Data supplied Block Start

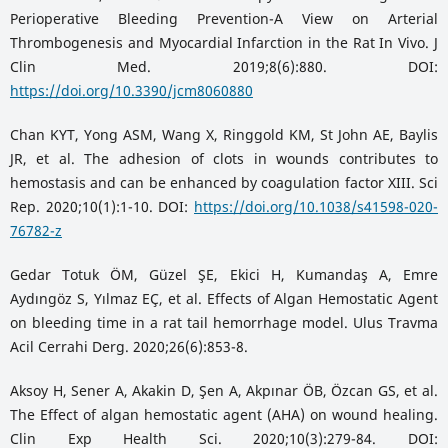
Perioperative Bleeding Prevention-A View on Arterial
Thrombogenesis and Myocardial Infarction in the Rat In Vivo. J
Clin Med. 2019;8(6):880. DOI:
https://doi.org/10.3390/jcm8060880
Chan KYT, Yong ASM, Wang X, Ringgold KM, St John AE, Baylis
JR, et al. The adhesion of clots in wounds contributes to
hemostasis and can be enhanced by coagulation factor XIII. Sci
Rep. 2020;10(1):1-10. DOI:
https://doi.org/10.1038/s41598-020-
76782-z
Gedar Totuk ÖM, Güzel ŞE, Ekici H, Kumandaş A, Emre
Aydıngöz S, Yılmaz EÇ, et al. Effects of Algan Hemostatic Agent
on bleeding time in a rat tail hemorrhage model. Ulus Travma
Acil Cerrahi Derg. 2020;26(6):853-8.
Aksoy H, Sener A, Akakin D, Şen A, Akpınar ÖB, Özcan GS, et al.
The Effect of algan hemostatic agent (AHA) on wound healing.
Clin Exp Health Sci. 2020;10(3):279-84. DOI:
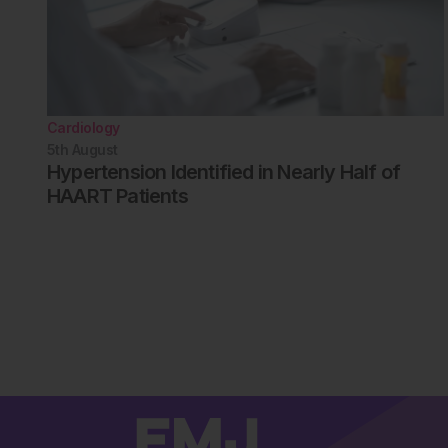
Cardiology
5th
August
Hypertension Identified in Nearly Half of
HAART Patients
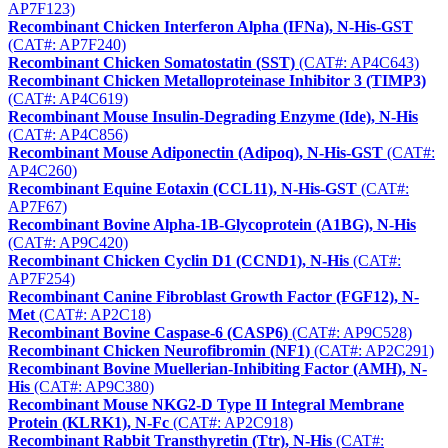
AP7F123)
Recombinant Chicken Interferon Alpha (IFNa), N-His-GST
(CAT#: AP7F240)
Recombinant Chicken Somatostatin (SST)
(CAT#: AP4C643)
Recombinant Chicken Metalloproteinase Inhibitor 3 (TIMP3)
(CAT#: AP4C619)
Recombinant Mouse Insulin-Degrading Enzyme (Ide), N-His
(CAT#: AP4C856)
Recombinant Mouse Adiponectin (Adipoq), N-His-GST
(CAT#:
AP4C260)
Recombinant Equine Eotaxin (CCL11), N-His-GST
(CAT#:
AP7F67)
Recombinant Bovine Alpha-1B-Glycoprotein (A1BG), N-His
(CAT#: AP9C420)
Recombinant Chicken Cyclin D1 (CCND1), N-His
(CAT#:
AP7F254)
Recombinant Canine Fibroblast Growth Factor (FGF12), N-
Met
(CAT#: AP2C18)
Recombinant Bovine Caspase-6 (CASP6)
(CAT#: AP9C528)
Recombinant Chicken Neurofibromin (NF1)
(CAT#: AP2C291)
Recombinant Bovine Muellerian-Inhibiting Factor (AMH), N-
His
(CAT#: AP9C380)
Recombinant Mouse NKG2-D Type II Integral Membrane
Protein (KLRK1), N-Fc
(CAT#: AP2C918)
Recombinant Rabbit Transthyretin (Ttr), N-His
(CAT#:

Data supplied Block End

— Exercise goal —
In the entries above, find each line containing the string "Mouse" and copy it.

— Solution to the problem —
Recombinant Mouse Insulin-Degrading Enzyme (Ide), N-His
Recombinant Mouse Adiponectin (Adipoq), N-His-GST
Recombinant Mouse NKG2-D Type II Integral Membrane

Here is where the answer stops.